Source information Start Marker

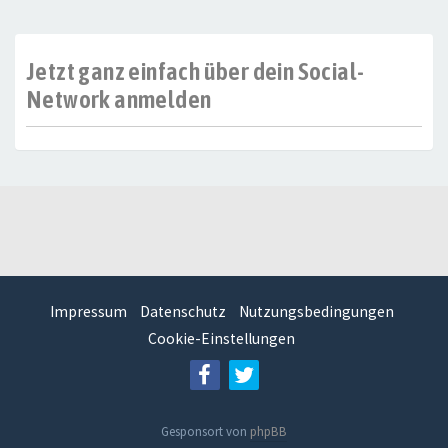
Jetzt ganz einfach über dein Social-
Network anmelden
Impressum
Datenschutz
Nutzungsbedingungen
Cookie-Einstellungen
Gesponsort von
phpBB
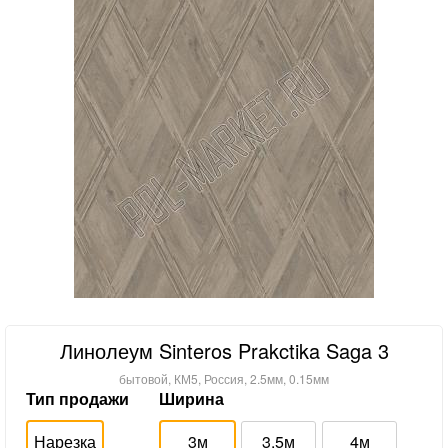
Линолеум Sinteros Prakctika Saga 3
бытовой, КМ5, Россия, 2.5мм, 0.15мм
Тип продажи
Ширина
Нарезка
3м
3.5м
4м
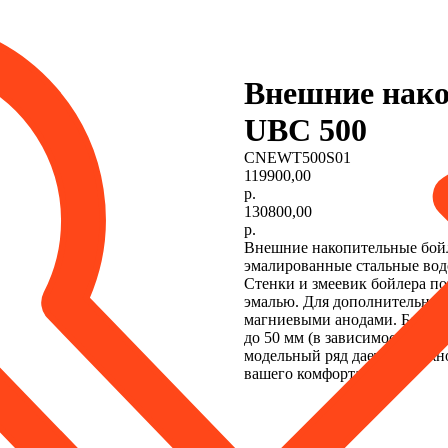
Внешние нако
UBC 500
CNEWT500S01
119900,00
р.
130800,00
р.
Внешние накопительные бой
эмалированные стальные водо
Стенки и змеевик бойлера п
эмалью. Для дополнительной
магниевыми анодами. Благод
до 50 мм (в зависимости от 
модельный ряд дает возможн
вашего комфорта.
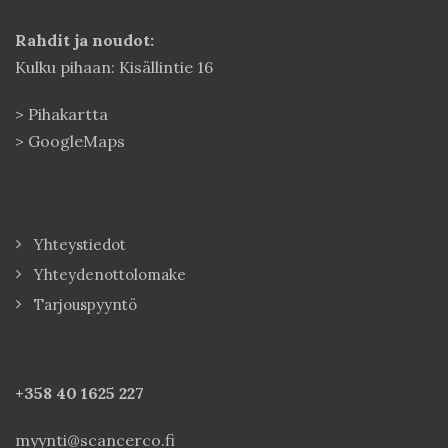
Rahdit ja noudot:
Kulku pihaan: Kisällintie 16
>
Pihakartta
>
GoogleMaps
Yhteystiedot
Yhteydenottolomake
Tarjouspyyntö
+358 40
1625 227
myynti@scancerco.fi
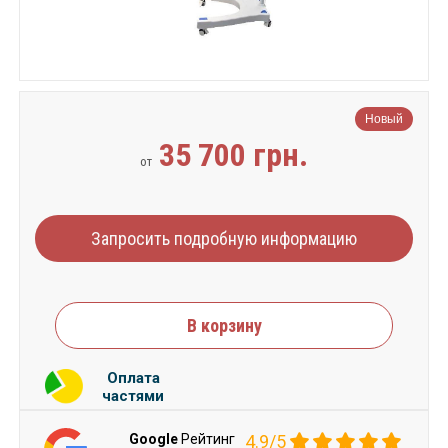
Новый
35 700 грн.
от
Запросить подробную информацию
В корзину
Оплата
частями
Google
Рейтинг
4.9/5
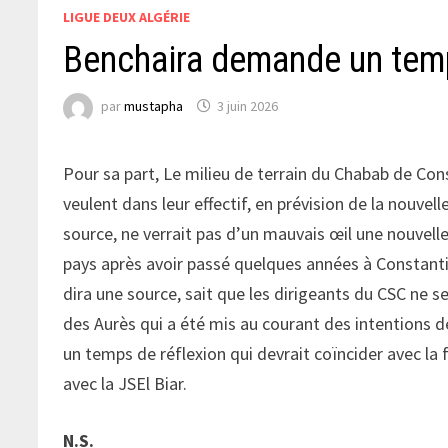
LIGUE DEUX ALGÉRIE
Benchaira demande un temp
par
mustapha
3 juin 2026
Pour sa part, Le milieu de terrain du Chabab de Co
veulent dans leur effectif, en prévision de la nouvel
source, ne verrait pas d’un mauvais œil une nouvell
pays après avoir passé quelques années à Constantine
dira une source, sait que les dirigeants du CSC ne s
des Aurès qui a été mis au courant des intentions d
un temps de réflexion qui devrait coïncider avec l
avec la JSEl Biar.
N.S.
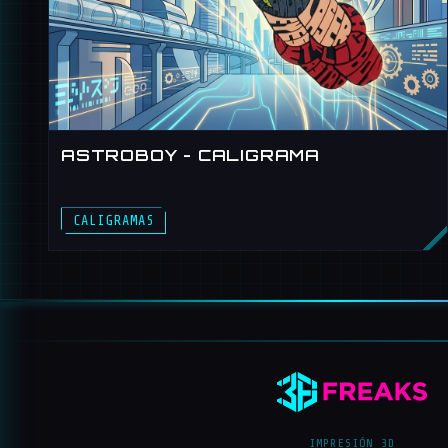
ASTROBOY - CALIGRAMA
CALIGRAMAS
IMPRESIÓN 3D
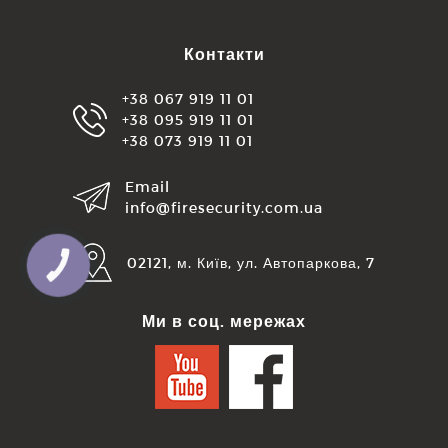
Контакти
+38 067 919 11 01
+38 095 919 11 01
+38 073 919 11 01
Email
info@firesecurity.com.ua
02121, м. Київ, ул. Автопаркова, 7
КНОПКА
ЗВ'ЯЗКУ
Ми в соц. мережах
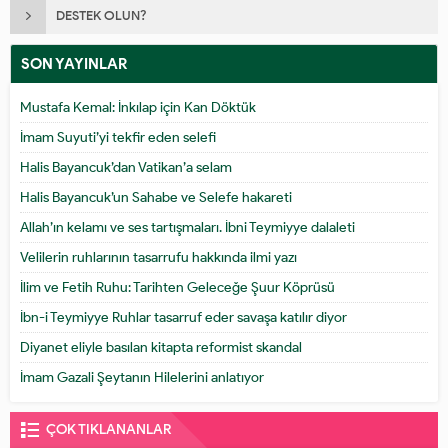
DESTEK OLUN?
SON YAYINLAR
Mustafa Kemal: İnkılap için Kan Döktük
İmam Suyuti’yi tekfir eden selefi
Halis Bayancuk’dan Vatikan’a selam
Halis Bayancuk’un Sahabe ve Selefe hakareti
Allah’ın kelamı ve ses tartışmaları. İbni Teymiyye dalaleti
Velilerin ruhlarının tasarrufu hakkında ilmi yazı
İlim ve Fetih Ruhu: Tarihten Geleceğe Şuur Köprüsü
İbn-i Teymiyye Ruhlar tasarruf eder savaşa katılır diyor
Diyanet eliyle basılan kitapta reformist skandal
İmam Gazali Şeytanın Hilelerini anlatıyor
ÇOK TIKLANANLAR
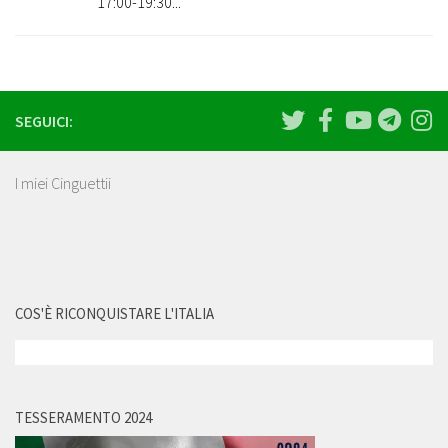
17:00-19:30...
SEGUICI:
I miei Cinguettii
COS'È RICONQUISTARE L'ITALIA
TESSERAMENTO 2024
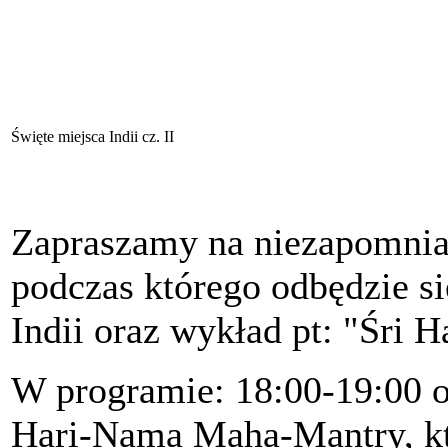
Święte miejsca Indii cz. II
Zapraszamy na niezapomnian
podczas którego odbędzie si
Indii oraz wykład pt: "Śri
W programie: 18:00-19:00 o
Hari-Nama Maha-Mantry, kt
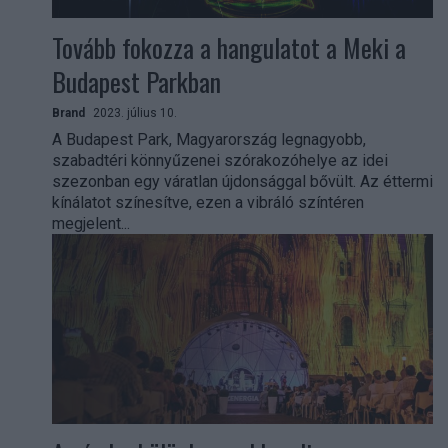
Tovább fokozza a hangulatot a Meki a
Budapest Parkban
Brand
2023. július 10.
A Budapest Park, Magyarország legnagyobb,
szabadtéri könnyűzenei szórakozóhelye az idei
szezonban egy váratlan újdonsággal bővült. Az éttermi
kínálatot színesítve, ezen a vibráló színtéren
megjelent...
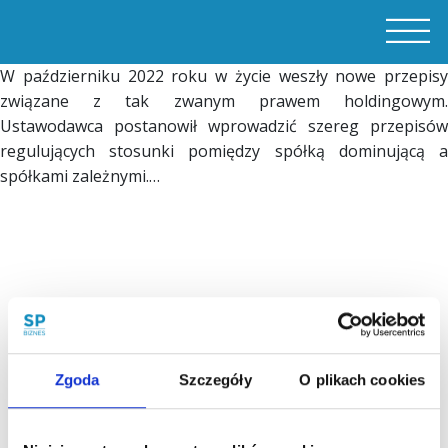
W październiku 2022 roku w życie weszły nowe przepisy
związane z tak zwanym prawem holdingowym.
Ustawodawca postanowił wprowadzić szereg przepisów
regulujących stosunki pomiędzy spółką dominującą a
spółkami zależnymi.…
Zgoda
Szczegóły
O plikach cookies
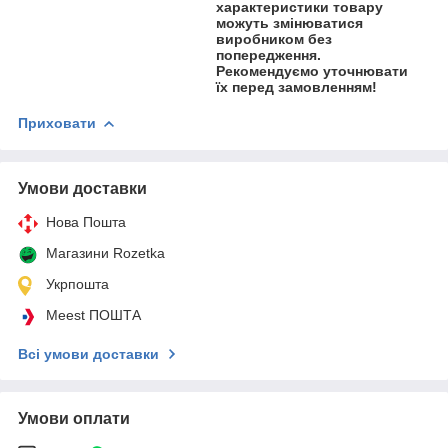
характеристики товару
можуть змінюватися
виробником без
попередження.
Рекомендуємо уточнювати
їх перед замовленням!
Приховати
Умови доставки
Нова Пошта
Магазини Rozetka
Укрпошта
Meest ПОШТА
Всі умови доставки
Умови оплати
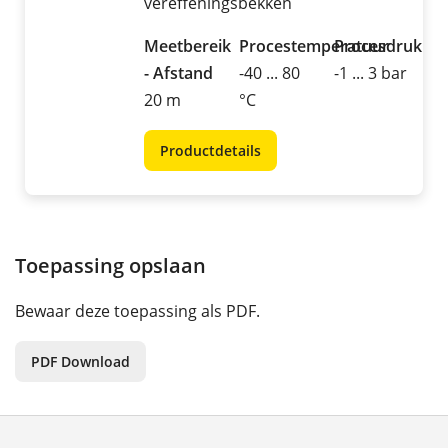
vereffeningsbekken
Meetbereik
Procestemperatuur
Procesdruk
- Afstand
-40 ... 80
-1 ... 3 bar
20 m
°C
Productdetails
Toepassing opslaan
Bewaar deze toepassing als PDF.
PDF Download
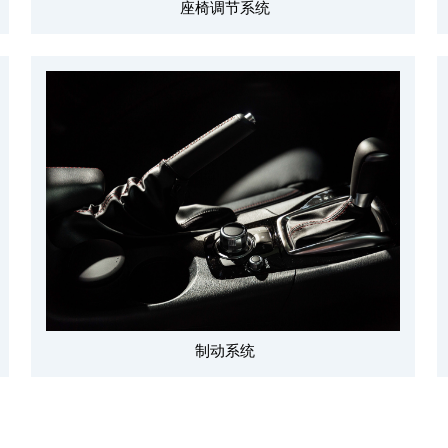
座椅调节系统
制动系统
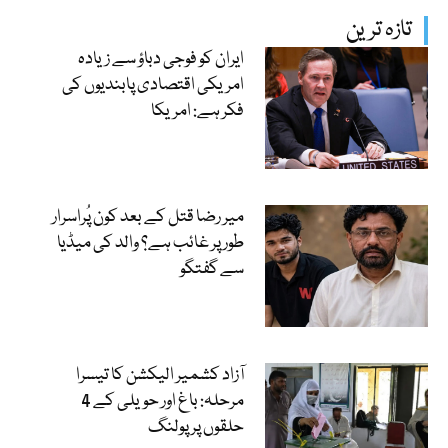
تازہ ترین
ایران کو فوجی دباؤ سے زیادہ
امریکی اقتصادی پابندیوں کی
فکر ہے: امریکا
میر رضا قتل کے بعد کون پُراسرار
طور پر غائب ہے؟ والد کی میڈیا
سے گفتگو
آزاد کشمیر الیکشن کا تیسرا
مرحلہ: باغ اور حویلی کے 4
حلقوں پر پولنگ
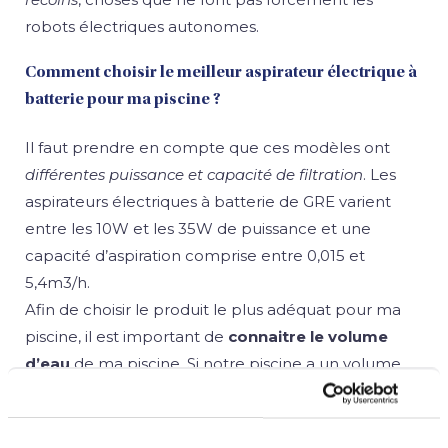
robots électriques autonomes.
Comment choisir le meilleur aspirateur électrique à
batterie pour ma piscine ?
Il faut prendre en compte que ces modèles ont
différentes puissance et capacité de filtration
. Les
aspirateurs électriques à batterie de GRE varient
entre les 10W et les 35W de puissance et une
capacité d’aspiration comprise entre 0,015 et
5,4m3/h.
Afin de choisir le produit le plus adéquat pour ma
piscine, il est important de
connaitre le volume
d’eau
de ma piscine. Si notre piscine a un volume
d’eau d’environ 10m3, nous aurons besoin d’un
aspirateur qui aspire une moyenne de 3m3/h avec
une puissance minimum de 20W.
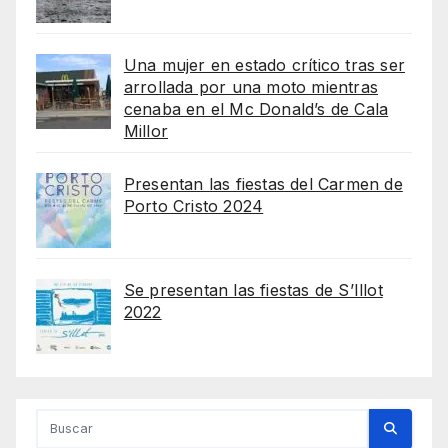
Una mujer en estado crítico tras ser
arrollada por una moto mientras
cenaba en el Mc Donald’s de Cala
Millor
Presentan las fiestas del Carmen de
Porto Cristo 2024
Se presentan las fiestas de S’Illot
2022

Source information End Marker

** Assignment **
Write out the entries again, word for word. No images.

** Finished exercise **
Jetzt ganz einfach über dein Social-
Network anmelden
Impressum
Datenschutz
Nutzungsbedingungen
Cookie-Einstellungen
Gesponsort von
phpBB
Линолеум Sinteros Prakctika Saga 3
бытовой, КМ5, Россия, 2.5мм, 0.15мм
Тип продажи
Ширина
Нарезка
3м
3.5м
4м
Внешние нако
UBC 500
CNEWT500S01
119900,00
р.
130800,00
р.
Внешние накопительные бой
эмалированные стальные водо
Стенки и змеевик бойлера п
эмалью. Для дополнительной
магниевыми анодами. Благод
до 50 мм (в зависимости от 
модельный ряд дает возможн
вашего комфорта.
Rahdit ja noudot:
Kulku pihaan: Kisällintie 16
>
Pihakartta
>
GoogleMaps
Yhteystiedot
Yhteydenottolomake
Tarjouspyyntö
+358 40
1625 227
myynti@scancerco.fi
Новый
35 700 грн.
от
Запросить подробную информацию
В корзину
Оплата
частями
Google
Рейтинг
4.9/5
LIGUE DEUX ALGÉRIE
Benchaira demande un temp
par
mustapha
3 juin 2026
Pour sa part, Le milieu de terrain du Chabab de Co
veulent dans leur effectif, en prévision de la nouvel
source, ne verrait pas d’un mauvais œil une nouvell
pays après avoir passé quelques années à Constantine
dira une source, sait que les dirigeants du CSC ne s
des Aurès qui a été mis au courant des intentions d
un temps de réflexion qui devrait coïncider avec l
avec la JSEl Biar.
N.S.
ASTROBOY - CALIGRAMA
CALIGRAMAS
IMPRESIÓN 3D
Контакти
+38 067 919 11 01
+38 095 919 11 01
+38 073 919 11 01
Email
info@firesecurity.com.ua
02121, м. Київ, ул. Автопаркова, 7
КНОПКА
ЗВ'ЯЗКУ
Ми в соц. мережах
DESTEK OLUN?
SON YAYINLAR
Mustafa Kemal: İnkılap için Kan Döktük
İmam Suyuti’yi tekfir eden selefi
Halis Bayancuk’dan Vatikan’a selam
Halis Bayancuk’un Sahabe ve Selefe hakareti
Allah’ın kelamı ve ses tartışmaları. İbni Teymiyye dalaleti
Velilerin ruhlarının tasarrufu hakkında ilmi yazı
İlim ve Fetih Ruhu: Tarihten Geleceğe Şuur Köprüsü
İbn-i Teymiyye Ruhlar tasarruf eder savaşa katılır diyor
Diyanet eliyle basılan kitapta reformist skandal
İmam Gazali Şeytanın Hilelerini anlatıyor
ÇOK TIKLANANLAR
17:00-19:30...
SEGUICI:
I miei Cinguettii
COS'È RICONQUISTARE L'ITALIA
TESSERAMENTO 2024
Święte miejsca Indii cz. II
Zapraszamy na niezapomnian
podczas którego odbędzie si
Indii oraz wykład pt: "Śri
W programie: 18:00-19:00 o
Hari-Nama Maha-Mantry, kt
Tovább fokozza a hangulatot a Meki a
Budapest Parkban
Brand
2023. július 10.
A Budapest Park, Magyarország legnagyobb,
szabadtéri könnyűzenei szórakozóhelye az idei
szezonban egy váratlan újdonsággal bővült. Az éttermi
kínálatot színesítve, ezen a vibráló színtéren
megjelent...
W październiku 2022 roku w życie weszły nowe przepisy
związane z tak zwanym prawem holdingowym.
Ustawodawca postanowił wprowadzić szereg przepisów
regulujących stosunki pomiędzy spółką dominującą a
spółkami zależnymi.…
Zgoda
Szczegóły
O plikach cookies
характеристики товару
можуть змінюватися
виробником без
попередження.
Рекомендуємо уточнювати
їх перед замовленням!
Приховати
Умови доставки
Нова Пошта
Магазини Rozetka
Укрпошта
Meest ПОШТА
Всі умови доставки
Умови оплати
vereffeningsbekken
Meetbereik
Procestemperatuur
Procesdruk
- Afstand
-40 ... 80
-1 ... 3 bar
20 m
°C
Productdetails
Toepassing opslaan
Bewaar deze toepassing als PDF.
PDF Download
座椅调节系统
制动系统
تازہ ترین
ایران کو فوجی دباؤ سے زیادہ
امریکی اقتصادی پابندیوں کی
فکر ہے: امریکا
میر رضا قتل کے بعد کون پُراسرار
طور پر غائب ہے؟ والد کی میڈیا
سے گفتگو
آزاد کشمیر الیکشن کا تیسرا
مرحلہ: باغ اور حویلی کے 4
حلقوں پر پولنگ
robots électriques autonomes.
Comment choisir le meilleur aspirateur électrique à
batterie pour ma piscine ?
Il faut prendre en compte que ces modèles ont
différentes puissance et capacité de filtration
. Les
aspirateurs électriques à batterie de GRE varient
entre les 10W et les 35W de puissance et une
capacité d’aspiration comprise entre 0,015 et
5,4m3/h.
Afin de choisir le produit le plus adéquat pour ma
piscine, il est important de
connaitre le volume
d’eau
de ma piscine. Si notre piscine a un volume
d’eau d’environ 10m3, nous aurons besoin d’un
aspirateur qui aspire une moyenne de 3m3/h avec
une puissance minimum de 20W.
Una mujer en estado crítico tras ser
arrollada por una moto mientras
cenaba en el Mc Donald’s de Cala
Millor
Presentan las fiestas del Carmen de
Porto Cristo 2024
Se presentan las fiestas de S’Illot
2022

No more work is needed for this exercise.